Kochunov Peter, Chiappelli Joshua, Wright Susan N, Rowland Laura M, Patel Beenish, Wijtenburg S Andrea, Nugent Katie, McMahon Robert P, Carpenter William T, Muellerklein Florian, Sampath Hemalatha, Hong L Elliot
Maryland Psychiatric Research Center, Department of Psychiatry, University of Maryland School of Medicine, Baltimore, MD 21228, USA; Department of Physics, University of Maryland Baltimore County, Baltimore, MD 21250, USA.
Maryland Psychiatric Research Center, Department of Psychiatry, University of Maryland School of Medicine, Baltimore, MD 21228, USA.
Psychiatry Res. 2014 Aug 30;223(2):148-56. doi: 10.1016/j.pscychresns.2014.05.004. Epub 2014 May 21.

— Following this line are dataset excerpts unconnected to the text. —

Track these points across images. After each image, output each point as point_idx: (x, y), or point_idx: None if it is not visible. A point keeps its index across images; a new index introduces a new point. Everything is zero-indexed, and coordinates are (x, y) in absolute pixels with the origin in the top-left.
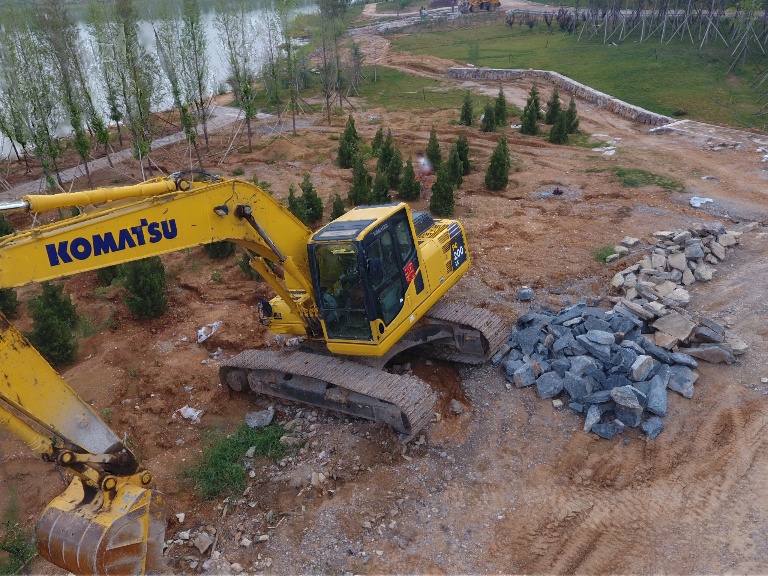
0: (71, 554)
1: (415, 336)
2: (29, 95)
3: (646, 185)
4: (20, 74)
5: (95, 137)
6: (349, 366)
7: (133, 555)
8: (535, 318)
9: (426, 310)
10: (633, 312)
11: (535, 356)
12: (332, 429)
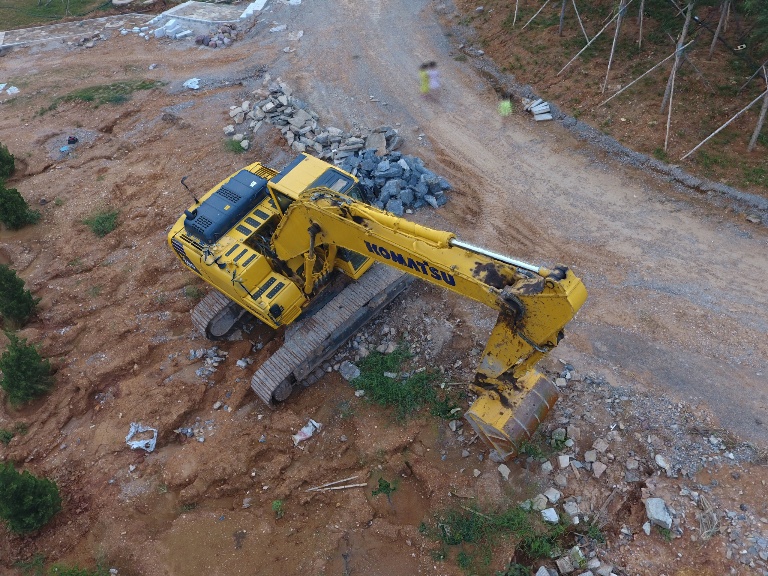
0: (543, 410)
1: None
2: None
3: (131, 94)
4: None
5: None
6: (367, 279)
7: None
8: None
9: None
10: (350, 151)
11: None
12: (401, 314)
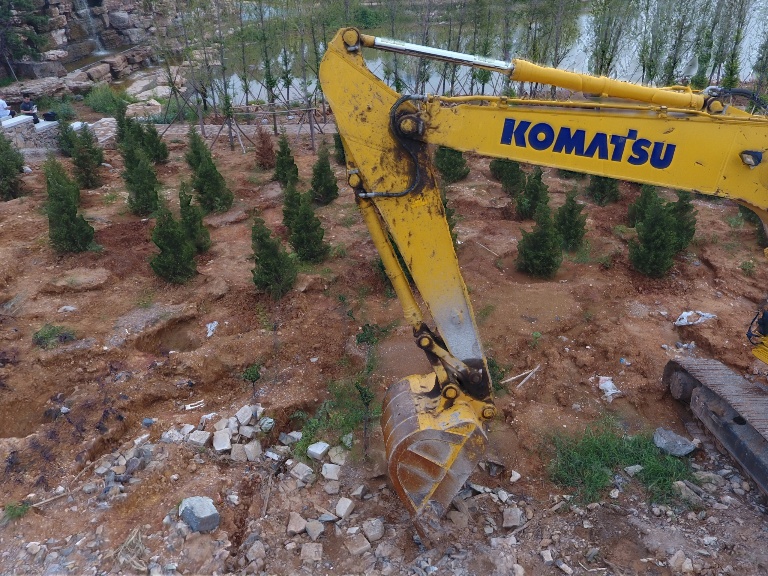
0: (389, 429)
1: None
2: (676, 23)
3: None
4: (685, 6)
5: (720, 82)
6: None
7: (429, 472)
8: None
9: None
10: None
11: None
12: (750, 521)
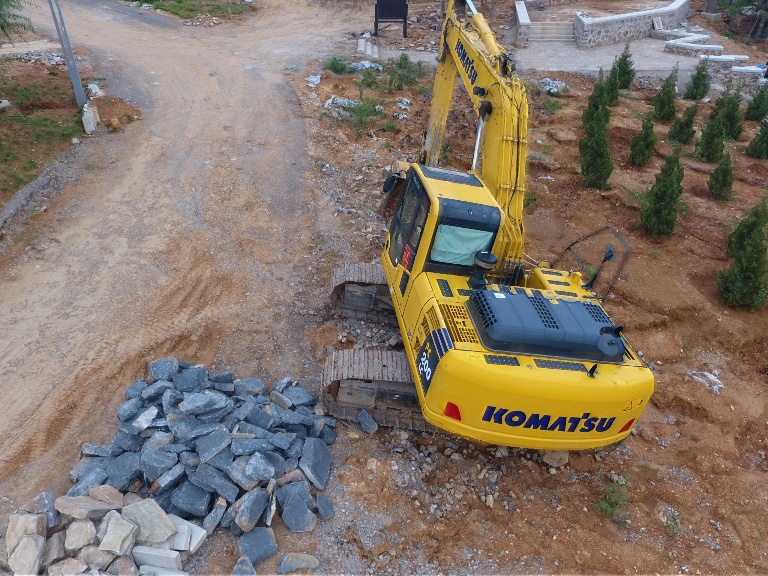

We hypothesized that reduced fractional anisotropy (FA) of water diffusion and its elevated aging-related decline in schizophrenia patients may be caused by elevated hyperintensive white matter (HWM) lesions, by reduced permeability-diffusivity index (PDI), or both. We tested this hypothesis in 40/30 control/patient participants. FA values for the corpus callosum were calculated from high angular resolution diffusion tensor imaging (DTI). Whole-brain volume of HWM lesions was quantified by 3D-T2w-fluid-attenuated inversion recovery (FLAIR) imaging. PDI for corpus callosum was ascertained using multi b-value diffusion imaging (15 b-shells with 30 directions per shell). Patients had significantly lower corpus callosum FA values, and there was a significant age-by-diagnosis interaction. Patients also had significantly reduced PDI but no difference in HWM volume. PDI and HWM volume were significant predictors of FA and captured the diagnosis-related variance. Separately, PDI robustly explained FA variance in schizophrenia patients, but not in controls. Conversely, HWM volume made equally significant contributions to variability in FA in both groups. The diagnosis-by-age effect of FA was explained by a PDI-by-diagnosis interaction. Post hoc testing showed a similar trend for PDI of gray mater. Our study demonstrated that reduced FA and its accelerated decline with age in schizophrenia were explained by pathophysiology indexed by PDI, rather than HWM volume.
我们推测,精神分裂症患者水扩散分数各向异性(FA)降低及其与衰老相关的升高的下降可能是由高血压性白质(HWM)病变增加、通透性-扩散指数(PDI)降低或两者共同导致的。我们在40名对照/30名患者参与者中验证了这一假设。胼胝体的FA值通过高角分辨率扩散张量成像(DTI)计算得出。HWM病变的全脑体积通过三维T2加权液体衰减反转恢复(FLAIR)成像进行量化。胼胝体的PDI通过多b值扩散成像(15个b壳层,每个壳层30个方向)确定。患者的胼胝体FA值显著较低,且存在显著的年龄与诊断交互作用。患者的PDI也显著降低,但HWM体积无差异。PDI和HWM体积是FA的显著预测因子,并捕捉到了与诊断相关的差异。单独来看,PDI有力地解释了精神分裂症患者的FA差异,但在对照组中则不然。相反,HWM体积对两组FA的变异性贡献相当。FA的诊断与年龄效应由PDI与诊断的交互作用解释。事后检验显示灰质PDI有类似趋势。我们的研究表明,精神分裂症患者FA降低及其随年龄加速下降是由PDI所指示的病理生理学解释的,而非HWM体积。